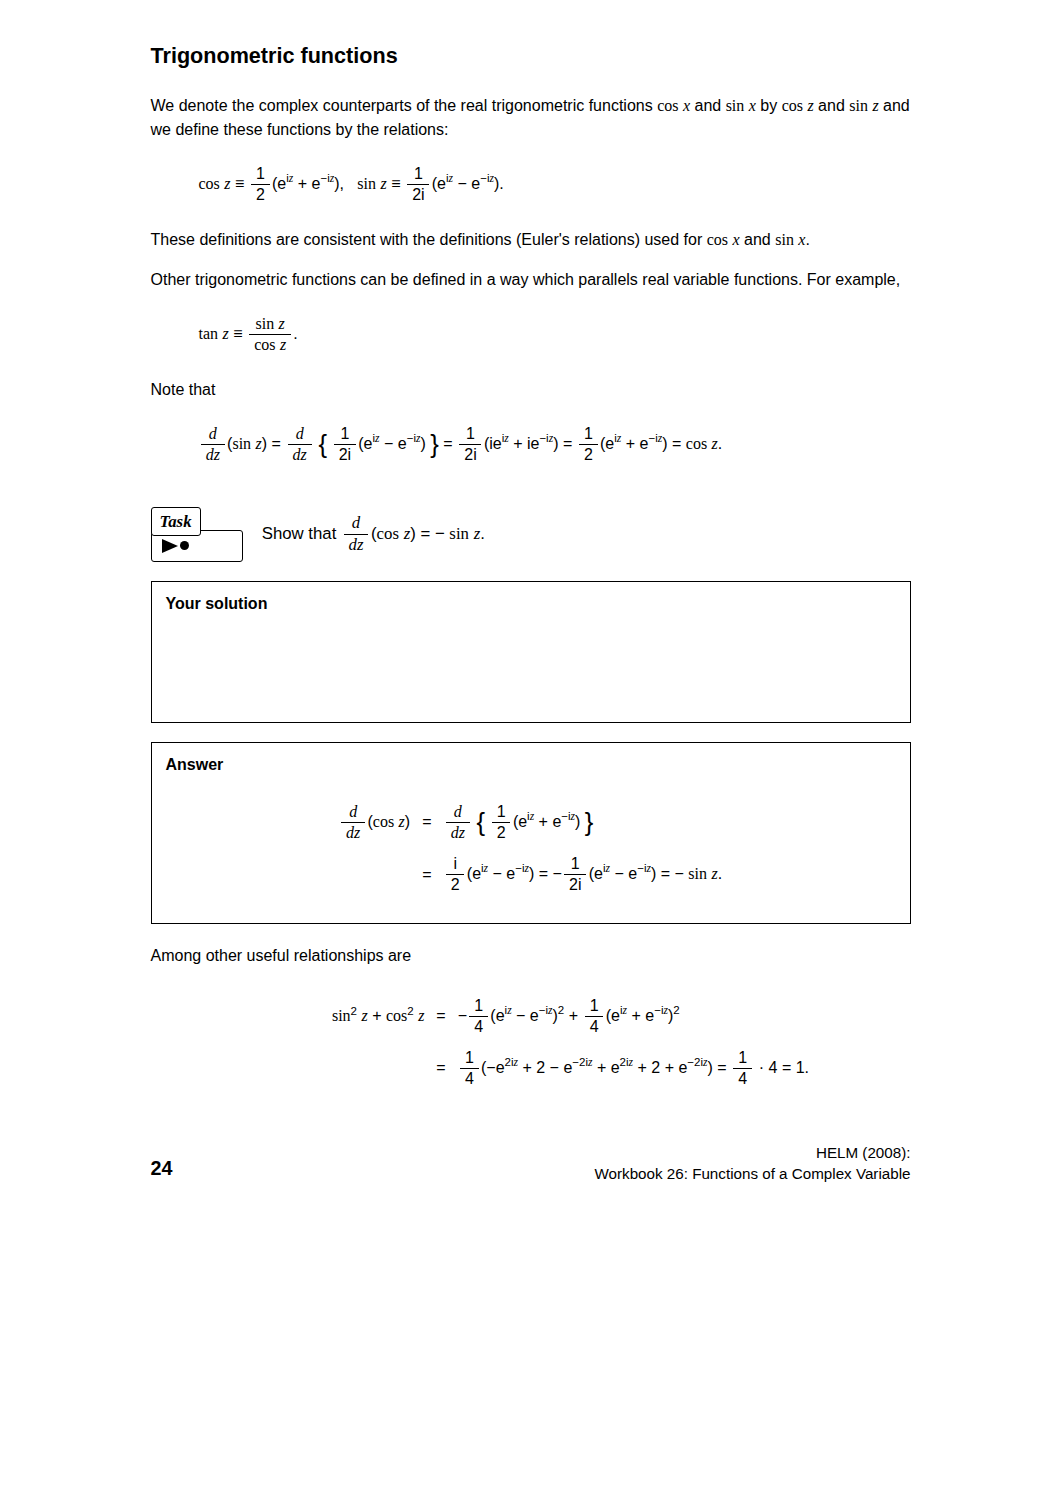Trigonometric functions
We denote the complex counterparts of the real trigonometric functions cos x and sin x by cos z and sin z and we define these functions by the relations:
cos z ≡ 12(eiz + e−iz), sin z ≡ 12i(eiz − e−iz).
These definitions are consistent with the definitions (Euler's relations) used for cos x and sin x.
Other trigonometric functions can be defined in a way which parallels real variable functions. For example,
tan z ≡ sin z cos z.
Note that
ddz(sin z) = ddz { 12i(eiz − e−iz) } = 12i(ieiz + ie−iz) = 12(eiz + e−iz) = cos z.
Task
Show that ddz(cos z) = − sin z.
Your solution
Answer
| d dz ( cos z ) | = | d dz { 1 2 (e i z + e −i z ) } |
| | = | i 2 (e i z − e −i z ) = − 1 2i (e i z − e −i z ) = − sin z . |
Among other useful relationships are
| sin 2 z + cos 2 z | = | − 1 4 (e i z − e −i z ) 2 + 1 4 (e i z + e −i z ) 2 |
| | = | 1 4 (−e 2i z + 2 − e −2i z + e 2i z + 2 + e −2i z ) = 1 4 · 4 = 1. |
24
HELM (2008):
Workbook 26: Functions of a Complex Variable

########

- _INSTRUCTIONS FOR THE TASK_: The span to give again runs from the line with "We denote the" through the last line of the records above; reproduce it exactly and nothing more.

- _EXERCISE RESULT_:
We denote the complex counterparts of the real trigonometric functions cos x and sin x by cos z and sin z and we define these functions by the relations:
cos z ≡ 12(eiz + e−iz), sin z ≡ 12i(eiz − e−iz).
These definitions are consistent with the definitions (Euler's relations) used for cos x and sin x.
Other trigonometric functions can be defined in a way which parallels real variable functions. For example,
tan z ≡ sin z cos z.
Note that
ddz(sin z) = ddz { 12i(eiz − e−iz) } = 12i(ieiz + ie−iz) = 12(eiz + e−iz) = cos z.
Task
Show that ddz(cos z) = − sin z.
Your solution
Answer
| d dz ( cos z ) | = | d dz { 1 2 (e i z + e −i z ) } |
| | = | i 2 (e i z − e −i z ) = − 1 2i (e i z − e −i z ) = − sin z . |
Among other useful relationships are
| sin 2 z + cos 2 z | = | − 1 4 (e i z − e −i z ) 2 + 1 4 (e i z + e −i z ) 2 |
| | = | 1 4 (−e 2i z + 2 − e −2i z + e 2i z + 2 + e −2i z ) = 1 4 · 4 = 1. |
24
HELM (2008):
Workbook 26: Functions of a Complex Variable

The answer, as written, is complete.